Deciding that you want to do CD and actually doing CD are two completely different things. Depending on the current state of the project and the level of knowledge and commitment amongst its members and stakeholders it might be very hard to incorporate CD best practices and strategies into the development process. CD doesn't only heavily depend on tools but also on process. With the tooling in place CD can still fail. Team members should incorporate the CD philosophy into their every day activities. It demands a certain kind of work-flow and willingness of members to always produce production ready code. It also demands that people, to some extend, give up their preferred roles. Developers are not just developers. Testers are not just testers. Sysadmins are not just sysadmins. CD requires adoption of the DevOps philosophy. Everyone will be responsible for producing production quality code. Everyone will be responsible for tests. Everyone will be responsible for deploying the application and maintaining the automation of the CI/CD pipeline. Not everyone will be willing to give up or share their role. And then there is the business. The business might not be willing to have that many release cycles. How will they update customers? But even then, CD is valuable because it gives constant feedback about the quality of the entire system.

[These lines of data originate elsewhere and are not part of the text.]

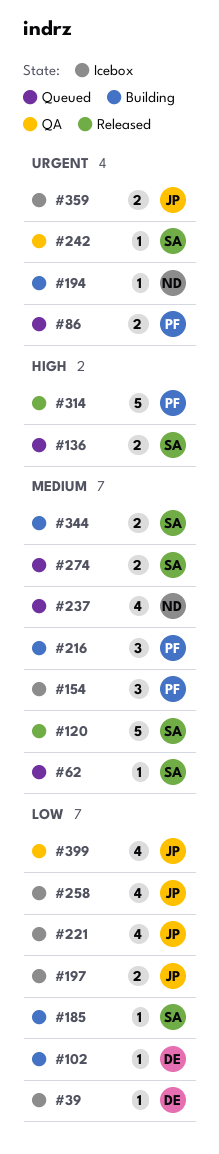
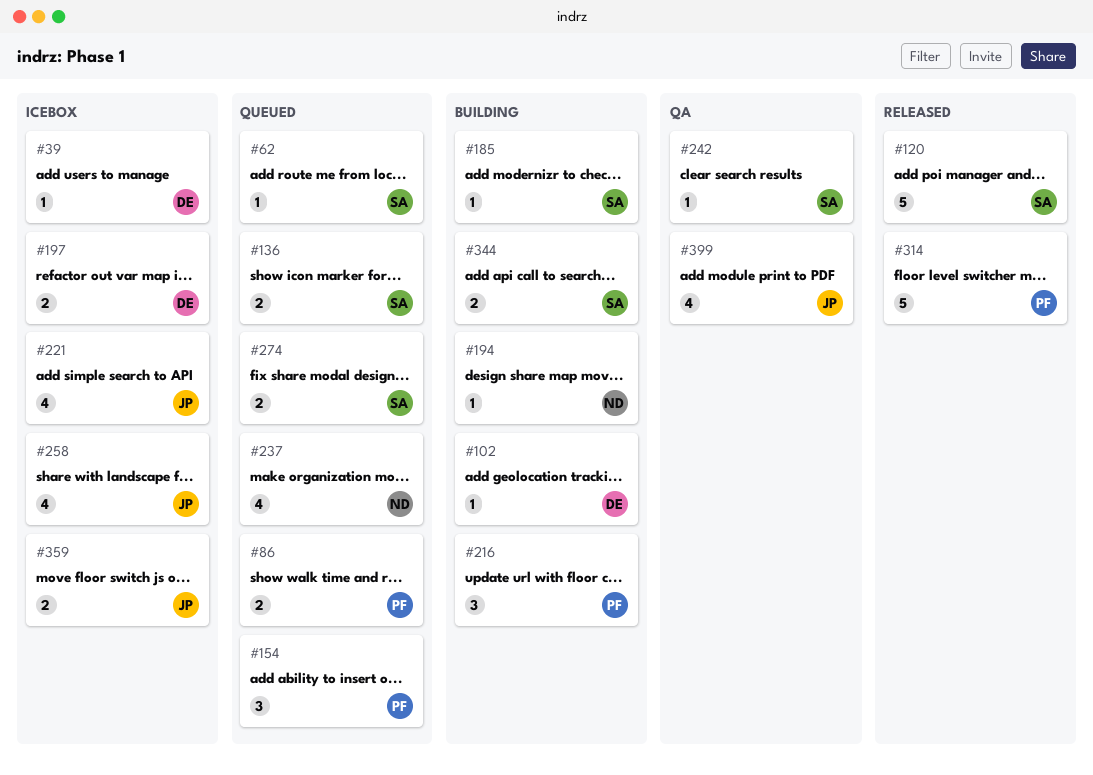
#154, status: Icebox -> Queued
#197, owner: JP -> DE

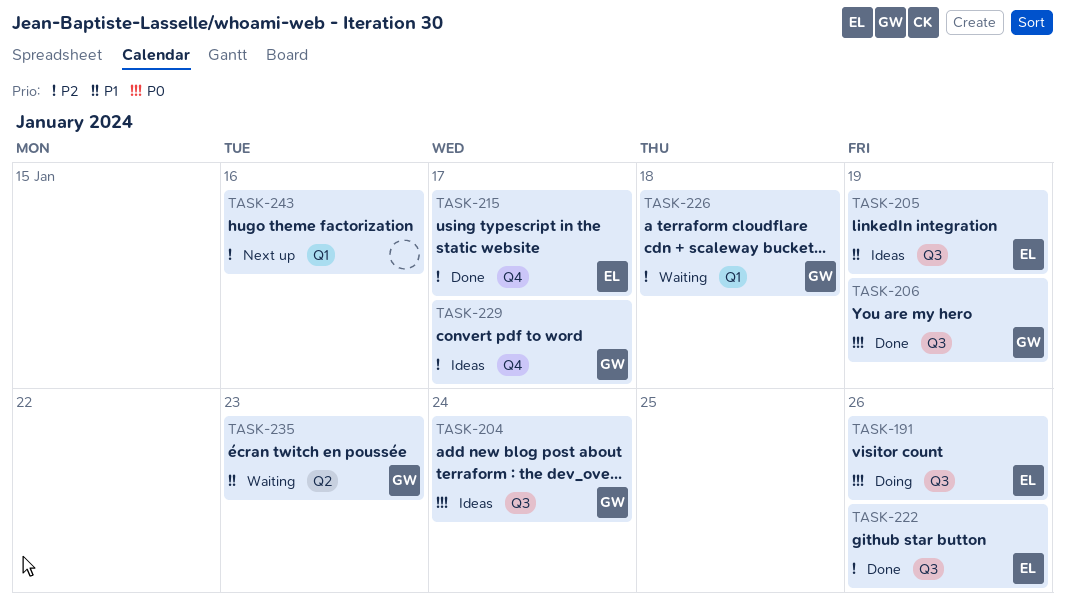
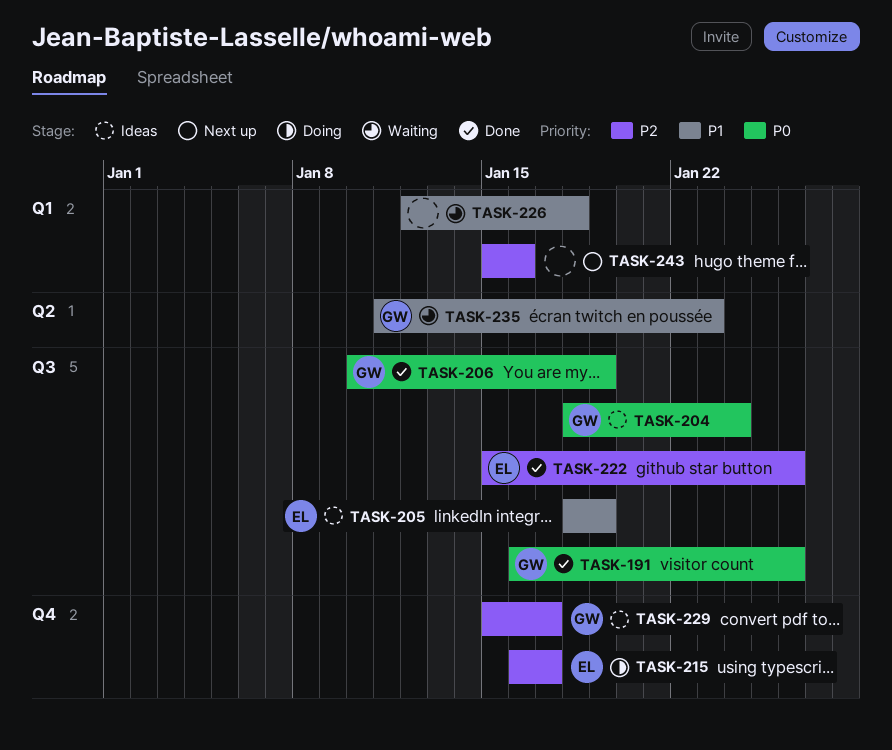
TASK-191, status: Doing -> Done
TASK-191, owner: EL -> GW
TASK-215, status: Done -> Doing
TASK-226, owner: GW -> none
TASK-226, priority: P2 -> P1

Even if you can work out the process and everyone is willing to contribute it might still be a hard nut to crack because of legacy systems with low test coverage. Investment is needed to crank up the test coverage before decision makers might convinced to automatically roll-out changes.

  • What are problems that teams encounter when CD is introduced?
  • What are their mitigation strategies/solutions to these problems?
  • What is the impact of CD on ...
    • Software quality
      • Are bugs found earlier (before production)
    • Development pace
  • What is the impact of CD on team roles?
  • Do the proposed benefits of CD actually exist?
    • Do the benefits outweigh the overhead of CD?

Papers / Articles

Articles references

On the journey to continuous deployment: Technical and social challenges along the way (claps2015journey)

Literature review and case study at Atlassian. Contains summary of challenges faced and mitigation strategies.

  • organizations need to be well prepared to handle technical and social adoption challenges
  • requires proper hardware and software to handle the CD process
  • software developers may feel an increased amount of pressure to have code ready to be deployed immediately
  • lack of understanding / lack of motivation
  • team members have to adapt to different tasks in new roles due to working in a CD environment
  • customers may not notice the newly added features
  • this papers mentions 'T. Fitz, Continuous Deployment at IMVU: Doing the Impossible Fifty Times a Day' as where the term CD was first used.